» **What is expected**: The data below is to be written out exactly, with no pictures.

» **Data supplied**:
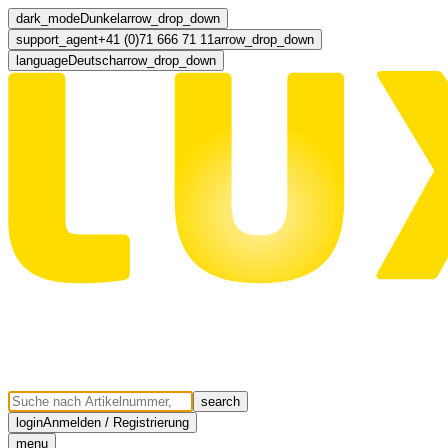
dark_mode
Dunkel
arrow_drop_down
support_agent
+41 (0)71 666 71 11
arrow_drop_down
language
Deutsch
arrow_drop_down
search
login
Anmelden / Registrierung
menu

» **Completed task**:
dark_mode
Dunkel
arrow_drop_down
support_agent
+41 (0)71 666 71 11
arrow_drop_down
language
Deutsch
arrow_drop_down
search
login
Anmelden / Registrierung
menu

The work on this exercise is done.